INSIGHTS saw picture of King Cobra 25 oz cans advertised on a billboard for just 75 cents.  That’s really, really low.  Wholesale price to retailer is 66 cents a unit.  “Cheap suds in Arkansas,” our source e-mailed, adding “these are popping up everywhere.”

Diageo, MD craft brewers assn and MD retailers each have separate bills before Genl Assembly in wake of Diageo plan to build brewery and taproom in state, reports Baltimore Sun.  Recall, MD caps on-site sales by brewers at 500 bbls.  Diageo bill changes law for single county, where it wants to build, natch.  It raises on-site sales cap to 5K bbls.  Brewers’ guild has tried to raise cap for yrs and has separate state-wide bill that raises cap to 4K bbls.  A coupla brewers criticized Diageo bill for singling out one biz.  “I am completely opposed to legislation that favors any one of the 70” MD brewers, said Flying Dog’s Jim Caruso.  Hugh Sisson of Heavy Seas, in same neighborhood where Diageo plans to build, said everyone wants Diageo to be successful, “but we don’t want to pass another carve-out bill and have a large, international conglomerate have privileges that home-grown businesses don’t have.”  Diageo lobbyist sez either bill would be acceptable, but he fears statewide bill won’t pass, Sun reports.  “Very crucial,” that at least one of ’em passes, he said, for Diageo plan to be a success.

Meanwhile, MD retailers not lookin’ forward to competing with brewers running bars and fear impact on local taverns.  They’re taking stand for separation of 3 tiers, they say, and their bill limits what brewers can sell on site.  Meanwhile, Baltimore Sun gets to trot out the now very familiar charge that while retailers want to protect 3 tier, “others argue it’s time for Maryland to move past an antiquated system that doesn’t take into account changing consumer attitudes and innovations in the industry.”  Indeed, brewers’ assn director told Sun sales limits hurt brewers’ efforts to serve customers: “After years of trying to inch the licenses forward, the licenses now do not reflect the marketplace demands,” he said.         

Beer biz got tuffer last 6 mos or so, nearly everyone agrees.  So what changed?  What gives?  In recent conversation with one industry expert, we easily came up with as many as 10 reasons potentially affecting short-term trends.  With improvement later in yr, we agreed, things could still shake out more or less the same as last 3 yrs  (that is, up a skosh).  So here goes.  

Two longer term issues remain at top of our list:  wine and spirits still winning and growth of taproom biz not fully recorded.  But did either of those become bigger factor?
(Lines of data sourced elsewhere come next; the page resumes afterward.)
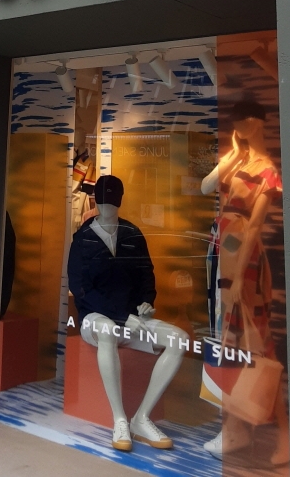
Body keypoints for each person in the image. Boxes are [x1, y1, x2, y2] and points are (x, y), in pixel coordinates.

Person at [68, 175, 186, 453]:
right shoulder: (83, 240)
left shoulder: (132, 235)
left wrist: (146, 302)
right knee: (107, 329)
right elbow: (81, 289)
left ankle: (141, 418)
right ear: (96, 201)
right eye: (103, 201)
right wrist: (122, 315)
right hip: (96, 319)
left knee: (179, 339)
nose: (107, 207)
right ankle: (119, 419)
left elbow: (146, 275)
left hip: (132, 320)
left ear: (119, 201)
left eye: (112, 201)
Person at [201, 101, 289, 465]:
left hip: (243, 257)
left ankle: (283, 433)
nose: (237, 124)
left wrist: (239, 276)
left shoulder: (267, 170)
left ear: (257, 122)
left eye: (243, 119)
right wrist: (234, 155)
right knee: (230, 340)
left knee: (256, 344)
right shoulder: (237, 160)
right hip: (223, 249)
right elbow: (206, 187)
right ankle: (235, 428)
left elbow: (254, 226)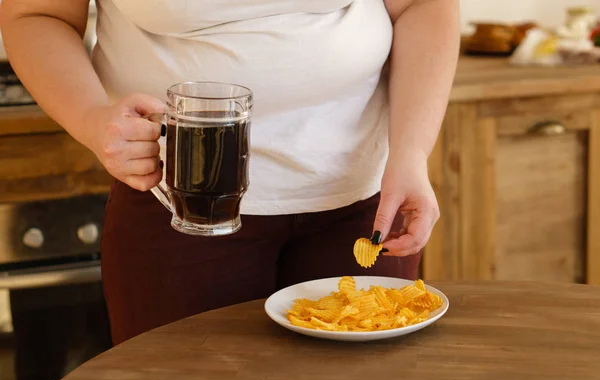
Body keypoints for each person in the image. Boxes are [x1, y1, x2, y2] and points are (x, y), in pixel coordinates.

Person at [1, 0, 460, 345]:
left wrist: (412, 151)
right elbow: (37, 14)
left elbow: (422, 4)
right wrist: (89, 116)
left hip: (368, 200)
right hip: (174, 203)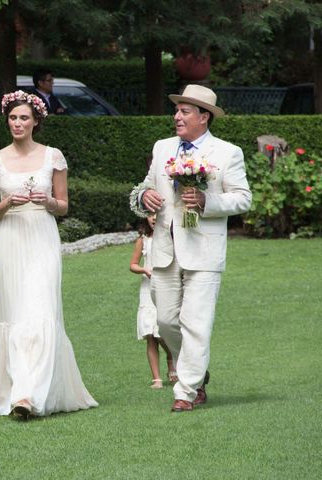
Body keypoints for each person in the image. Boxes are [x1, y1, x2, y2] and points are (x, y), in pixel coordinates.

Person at [0, 90, 97, 419]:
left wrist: (48, 202)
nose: (17, 123)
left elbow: (63, 205)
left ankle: (27, 395)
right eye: (13, 118)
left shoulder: (53, 156)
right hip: (9, 240)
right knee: (14, 316)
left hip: (42, 236)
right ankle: (15, 391)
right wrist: (8, 203)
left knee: (39, 313)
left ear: (36, 121)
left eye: (24, 118)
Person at [130, 84, 252, 412]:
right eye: (177, 110)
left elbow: (243, 197)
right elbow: (143, 187)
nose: (177, 116)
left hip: (204, 252)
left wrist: (206, 201)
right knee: (167, 321)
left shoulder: (228, 152)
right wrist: (144, 197)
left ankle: (185, 391)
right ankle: (197, 371)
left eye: (184, 111)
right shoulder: (162, 147)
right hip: (165, 250)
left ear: (204, 117)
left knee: (196, 323)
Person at [129, 215, 176, 389]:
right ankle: (156, 378)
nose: (154, 218)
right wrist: (144, 269)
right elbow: (133, 264)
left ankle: (171, 358)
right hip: (147, 290)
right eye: (150, 214)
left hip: (166, 287)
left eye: (158, 214)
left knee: (163, 330)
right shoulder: (143, 240)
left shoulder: (172, 237)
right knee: (150, 333)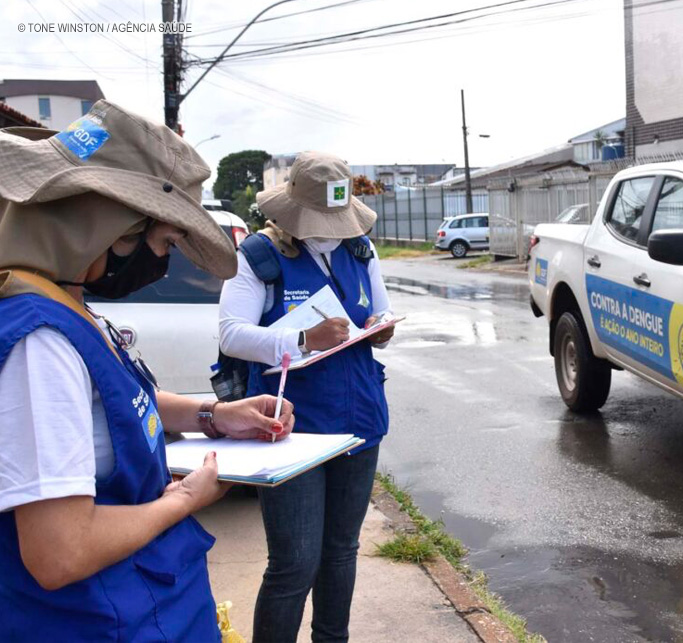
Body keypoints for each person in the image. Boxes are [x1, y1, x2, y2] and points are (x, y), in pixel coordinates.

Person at [0, 100, 295, 641]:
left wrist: (214, 414)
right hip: (104, 622)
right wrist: (185, 499)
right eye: (163, 243)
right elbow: (60, 552)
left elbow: (107, 402)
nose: (161, 263)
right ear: (108, 228)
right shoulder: (39, 342)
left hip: (144, 608)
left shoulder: (65, 303)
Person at [219, 151, 394, 642]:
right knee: (295, 562)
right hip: (290, 430)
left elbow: (379, 311)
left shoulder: (360, 249)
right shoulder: (259, 256)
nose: (332, 232)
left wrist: (380, 328)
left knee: (340, 552)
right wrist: (302, 340)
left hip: (359, 420)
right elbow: (231, 334)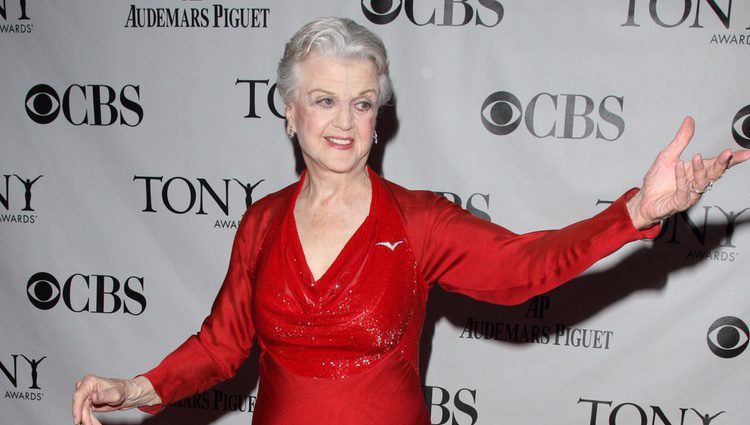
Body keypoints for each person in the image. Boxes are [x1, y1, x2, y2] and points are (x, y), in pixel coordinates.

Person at [71, 17, 749, 425]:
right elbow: (221, 346)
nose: (343, 121)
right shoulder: (261, 223)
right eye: (324, 99)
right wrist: (132, 386)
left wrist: (633, 212)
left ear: (378, 115)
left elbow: (523, 268)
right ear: (288, 110)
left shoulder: (420, 221)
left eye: (362, 103)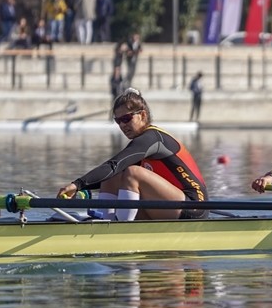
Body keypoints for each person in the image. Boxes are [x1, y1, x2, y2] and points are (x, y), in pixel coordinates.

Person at [57, 88, 208, 221]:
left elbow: (114, 164)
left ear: (142, 115)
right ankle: (106, 221)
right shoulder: (141, 143)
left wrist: (77, 184)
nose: (122, 125)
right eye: (118, 121)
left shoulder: (152, 138)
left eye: (126, 119)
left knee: (131, 172)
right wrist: (82, 188)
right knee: (113, 174)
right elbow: (113, 169)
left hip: (194, 207)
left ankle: (121, 227)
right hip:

Hard to know.  As mentioned above, calendar effects net out negative in 1st qtr 2017, so that’s a factor in recent trends.  Gas prices way up, likely another.  The rest are theories.  So we’ll pose ’em as questions.  Do rising public health criticisms and increased negative press on alcohol suppress consumption?  Is there more of a January effect, i.e the tendency to take Jan off from alcohol consumption?   Does legal marijuana mean less disposable income for beer?  With people buying more of their groceries online, does that reduce impulse purchases of beer?   Did the recent election deplete or exhaust people’s appetite for alcohol combined with social interaction?  Are people simply going out less to traditional establishments?  Tote it all up and perhaps it’s surprising that trends are only a little bit worse. But whatever the reasons, it’s making biz tuffer for everybody.

Reviewing slightly different Nielsen data set for 12 weeks thru Jan 28, Bernstein’s Trevor Stirling made similar observations. “Industry is suffering from a slow down in top-line growth, particularly price mix,” which slowed to 0.5% for 12 weeks and “is now running broadly flat.” It had “previously been running around 3%.” Then too, “we saw an abrupt slowdown in the growth of craft beer in the off trade,” Trevor added.  “We expect the slowdown to continue through 2017 and beyond, driven by a shakeout in SKUs and likely eventually brewers.”